● Objective
Print every line of the items below word for word, but leave out the pictures.

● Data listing
+ + + + +
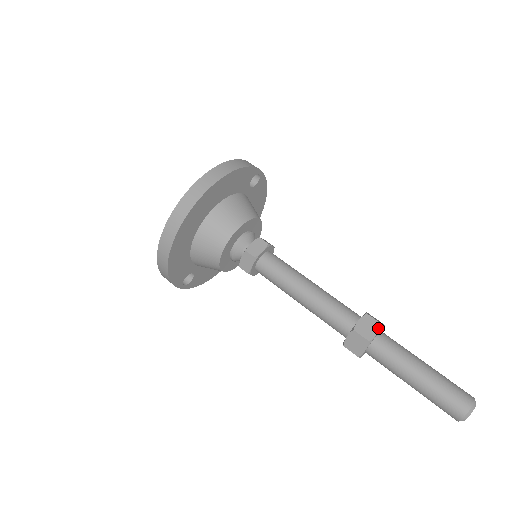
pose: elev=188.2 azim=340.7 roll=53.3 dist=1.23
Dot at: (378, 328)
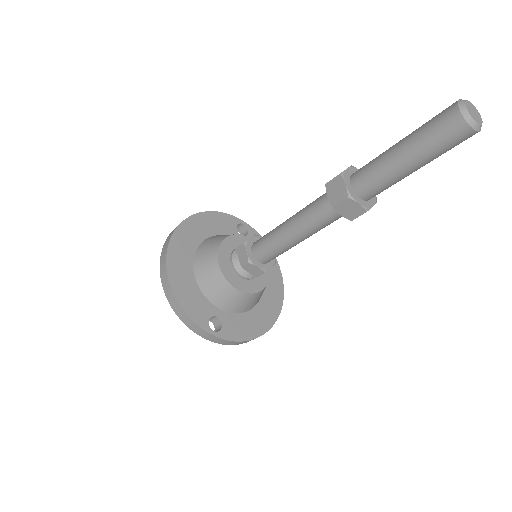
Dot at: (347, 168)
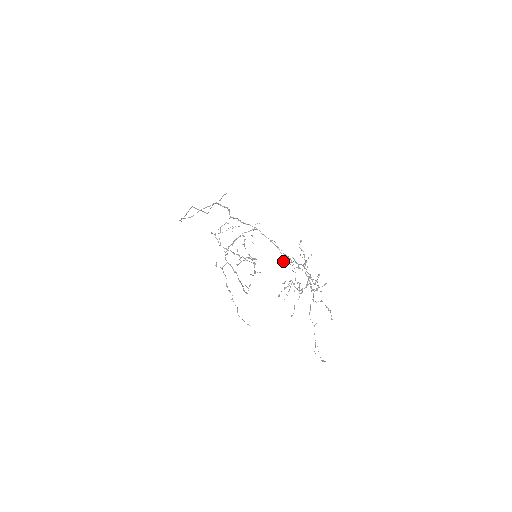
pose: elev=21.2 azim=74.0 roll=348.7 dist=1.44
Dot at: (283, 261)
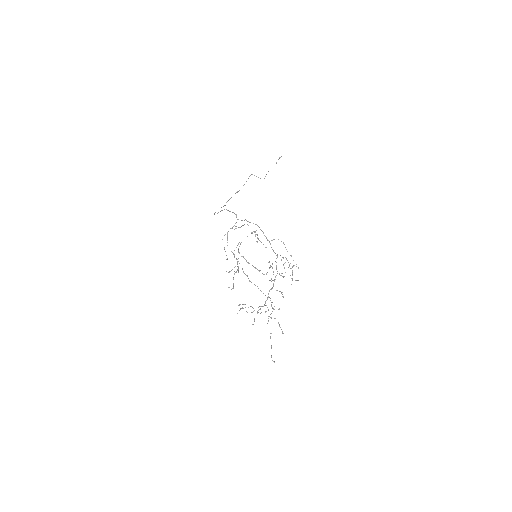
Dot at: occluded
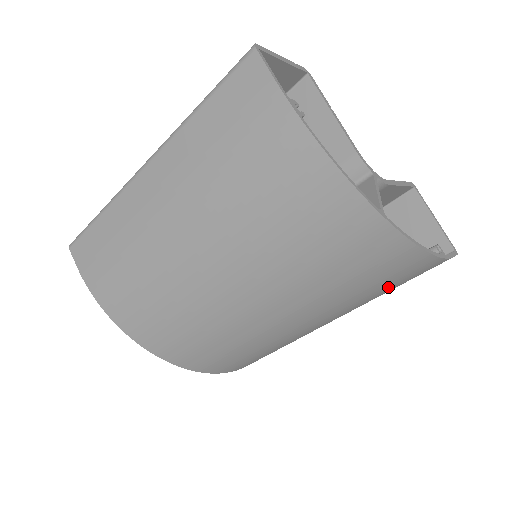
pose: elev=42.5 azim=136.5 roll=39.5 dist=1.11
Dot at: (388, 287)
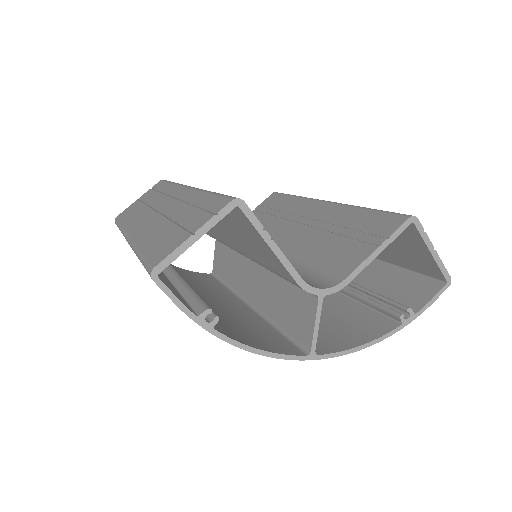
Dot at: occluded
+ + + + +
● Task output
pose: elev=188.2 azim=340.7 roll=53.3 dist=1.23
Dot at: (378, 328)
Dot at: (347, 168)
pose: elev=21.2 azim=74.0 roll=348.7 dist=1.44
Dot at: (283, 261)
Dot at: occluded
pose: elev=42.5 azim=136.5 roll=39.5 dist=1.11
Dot at: (388, 287)
Dot at: occluded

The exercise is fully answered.